Given the emphasis on fiscal consolidation, the Finance Ministry intends to design sector specific strategy to boost the indirect tax collection.

Meanwhile, higher refunds under duty drawback schemes have affected tax collection during first six months (April-September) of the current fiscal.

The Government has targeted Rs 5.05 lakh crore mop-up through indirect taxes (customs duty, excise duty and service tax) during the current fiscal. This requires a growth rate of 27 per cent.

However, in the first six months, it has managed to collect Rs 2.17 lakh crore, a growth rate of just over 15.5 per cent.

“An exercise is underway to analyse sector wise collections of indirect taxes. Accordingly, sector specific moves will be initiated,” a senior Finance Ministry official told Business Line .

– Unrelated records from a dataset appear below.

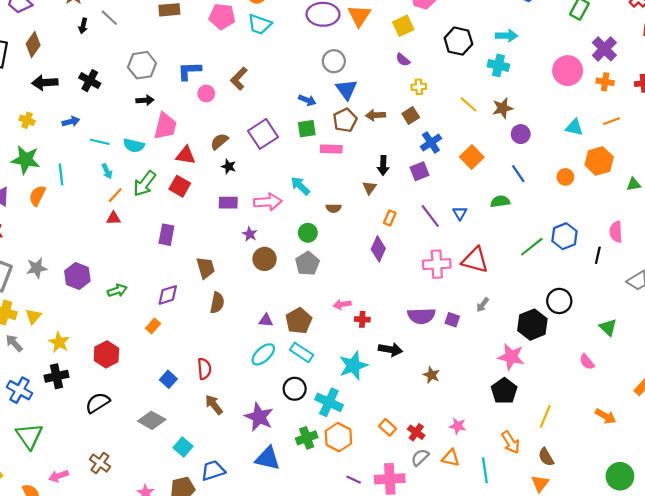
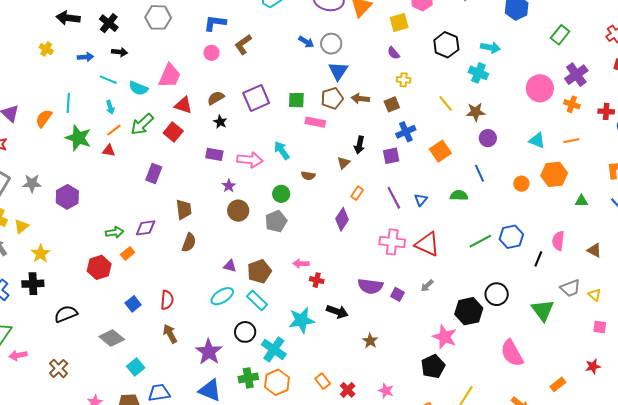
blue L-shape: (189, 71) -> (215, 23), moved
black arrow: (145, 100) -> (120, 52), moved
blue arrow: (307, 100) -> (306, 42), moved
green star: (26, 160) -> (78, 138), moved
green arrow: (117, 291) -> (115, 232), moved
green triangle: (608, 327) -> (543, 310), moved, size x1.4
red hexagon: (106, 354) -> (99, 267), moved
pink semicircle: (587, 362) -> (512, 353), size x1.8
pink arrow: (59, 476) -> (18, 355), moved

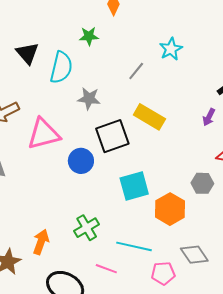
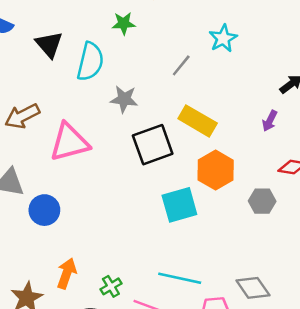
blue circle: (81, 161) -> (44, 210), moved
orange hexagon: (170, 209) -> (216, 170), moved
green cross: (87, 228) -> (111, 286), moved, size x0.7

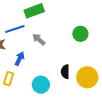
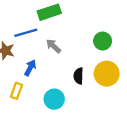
black semicircle: (65, 72) -> (79, 76), moved
yellow circle: (87, 77) -> (107, 74), moved

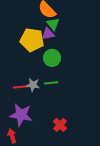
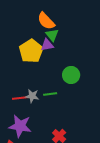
yellow pentagon: (32, 40) -> (31, 51), turned 30
green circle: (52, 58) -> (71, 75), moved

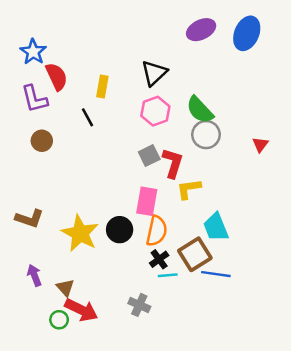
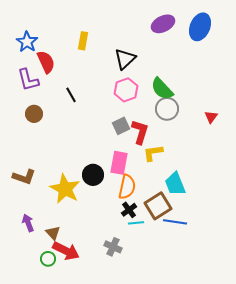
yellow rectangle: (102, 86) -> (83, 41), moved
black circle: (120, 230) -> (93, 175), moved

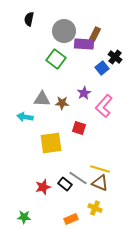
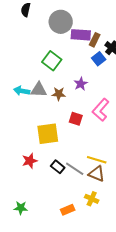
brown rectangle: (95, 34) -> (95, 40), moved
green square: (56, 59) -> (52, 61), moved
pink L-shape: (104, 106) -> (101, 110), moved
cyan arrow: (25, 117) -> (22, 91), moved
black rectangle: (65, 184) -> (58, 167), moved
red star: (43, 187) -> (30, 161), moved

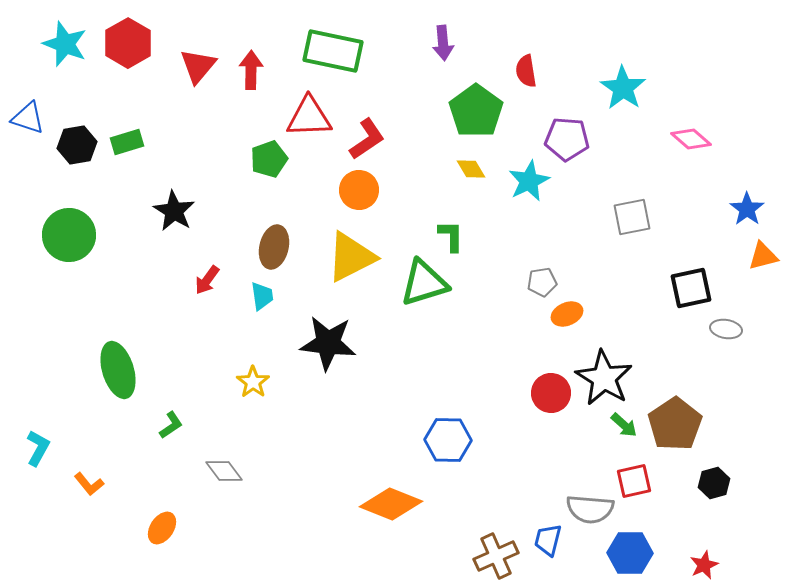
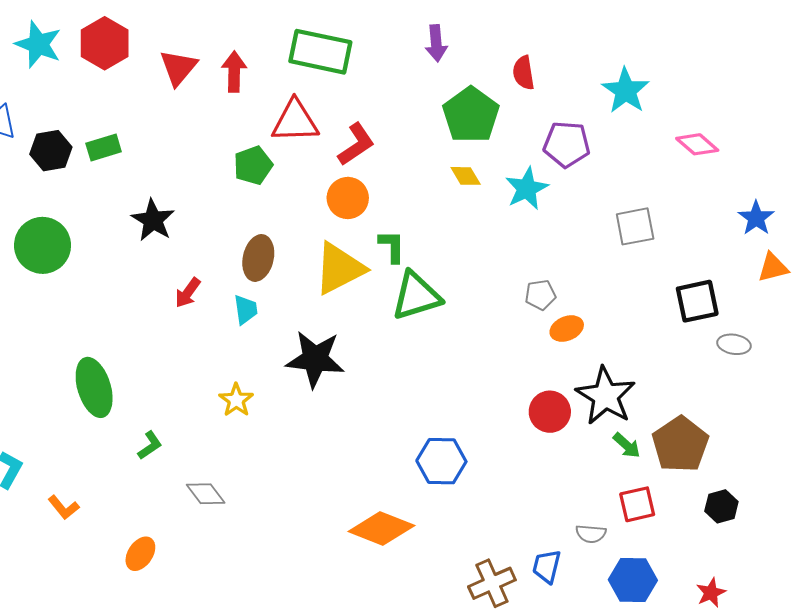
green L-shape: (451, 236) -> (392, 246), moved
gray semicircle: (590, 509) -> (591, 534), size x0.6

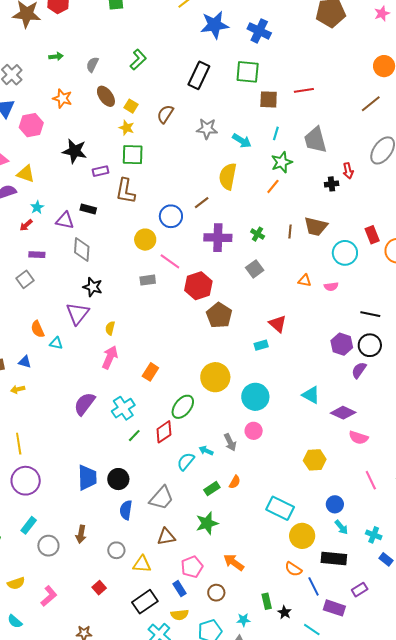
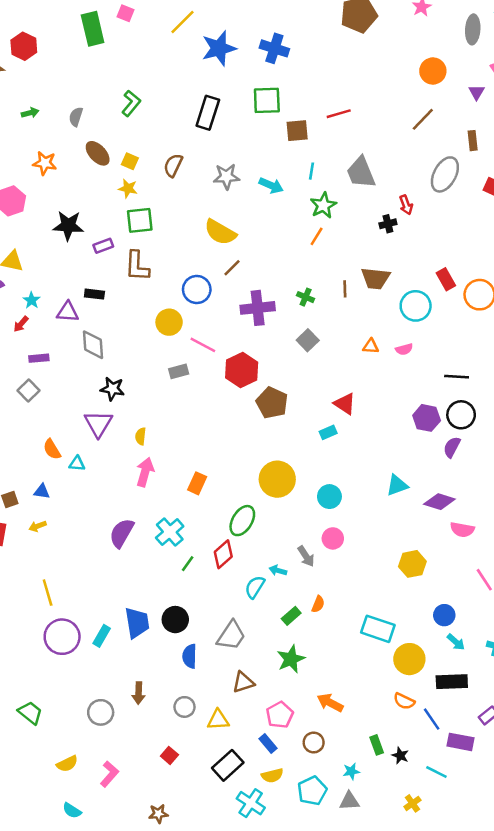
yellow semicircle: (228, 176) -> (220, 232), moved, turned -64
cyan triangle: (311, 395) -> (397, 485), turned -42
cyan circle: (255, 397) -> (329, 497), size x0.7
cyan rectangle: (29, 525) -> (102, 636), moved

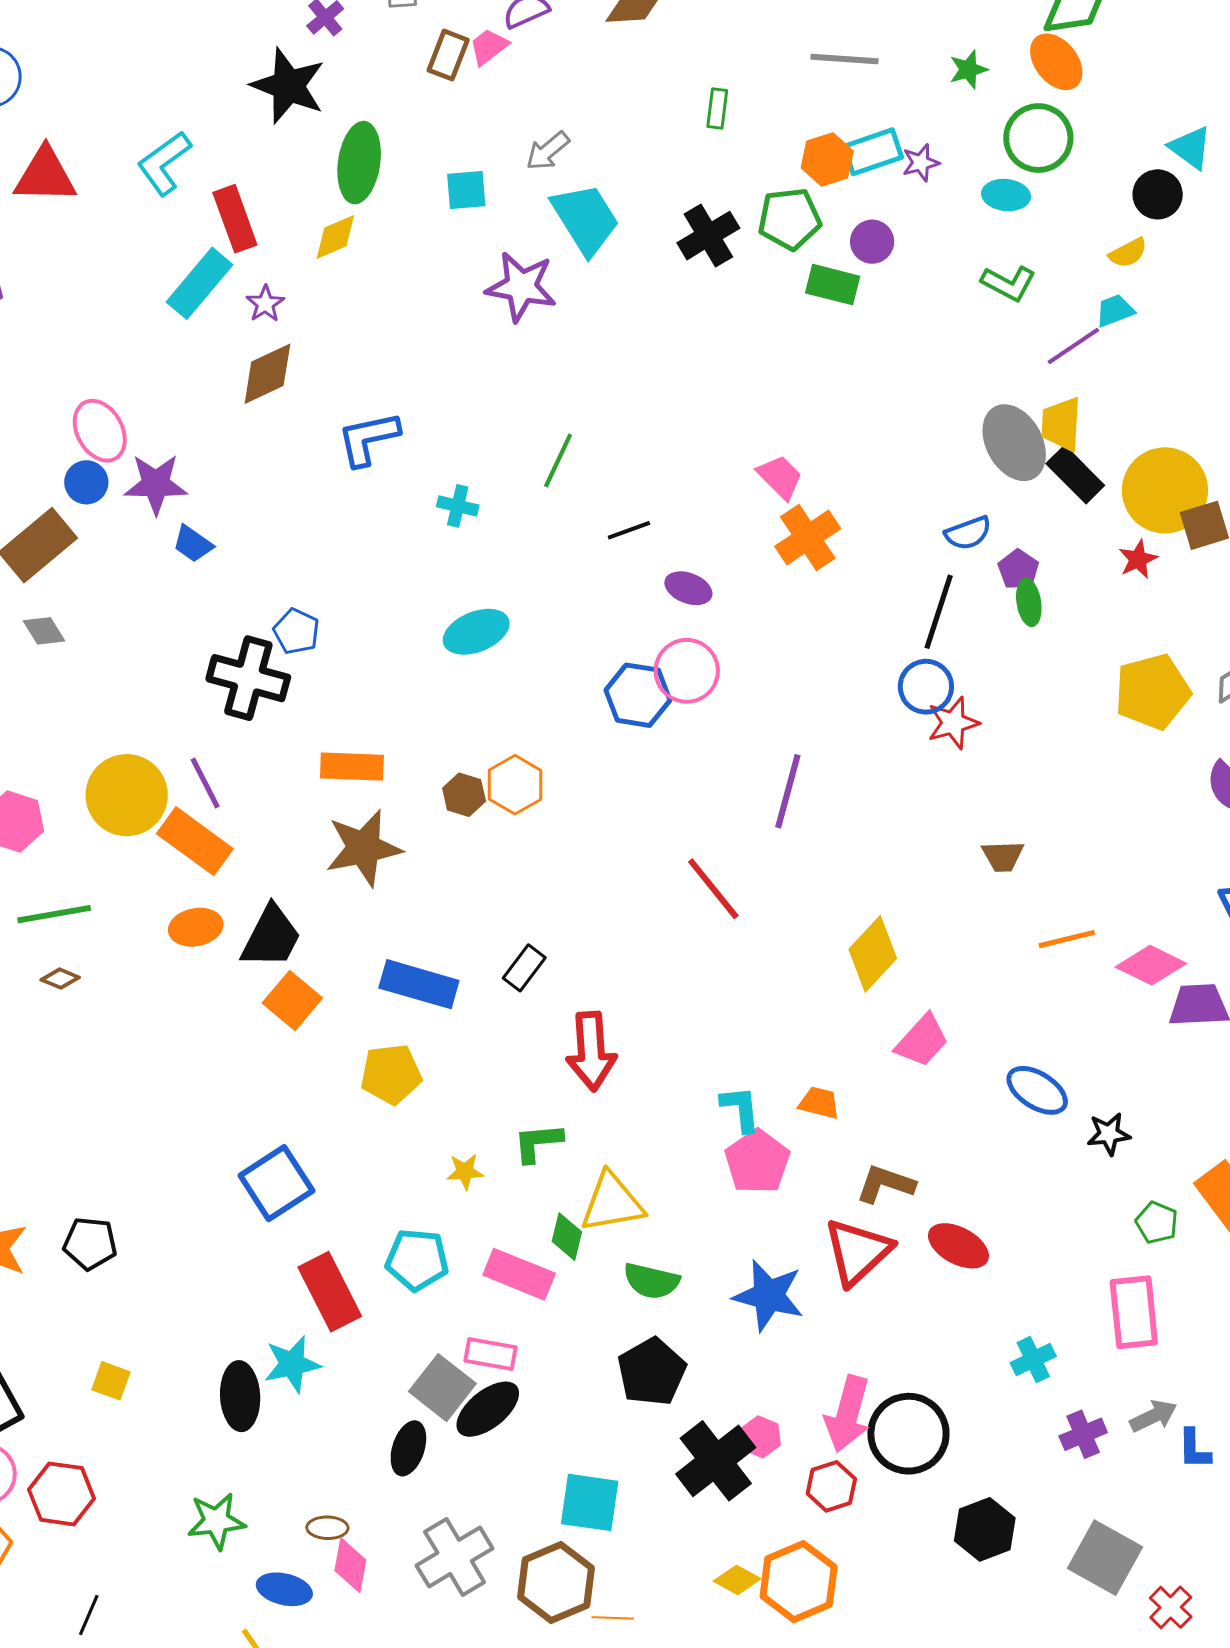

While excise and customs duty collections are below expectations, service tax has been providing some comfort.

He did admit that it was difficult to pinpoint a particular sector or set of sectors for lower than expected growth of collections, but said there was still some room available for better tax compliance and that efforts will be made in that direction.

IIP data for August showed that sectors such as mining, consumer goods and intermediate goods have done well while capital goods has still to recover.

However, refund under duty drawback is proving to be a headache. The official said, “The refunds under duty drawback have gone up to approximately Rs 8,500 crore in the first six months as against Rs 3,500 crore during the corresponding period last year.”

The drawback scheme was redesigned last October, with the scrapping of the Duty Entitlement Passbook Scheme (DEPB).

The official explained that after the closure of DEPB on September 30, 2011, nearly 1,100 goods were added to the list of those eligible for duty drawback, which went up to nearly 4,000 goods. This increased total refunds.

It may be recalled that under the drawback scheme, refund has to be made within 20 days, while scrips under DEPB could have been used any time.

Apart from industrial slowdown and higher refunds, last year’s duty cuts on crude and petroleum products are still impacting the indirect tax collection.

But the Finance Ministry is hopeful that impact of duty cuts might neutralise during the last quarter (January-March, 2013) of the current fiscal and this will have a positive impact on overall indirect tax collection.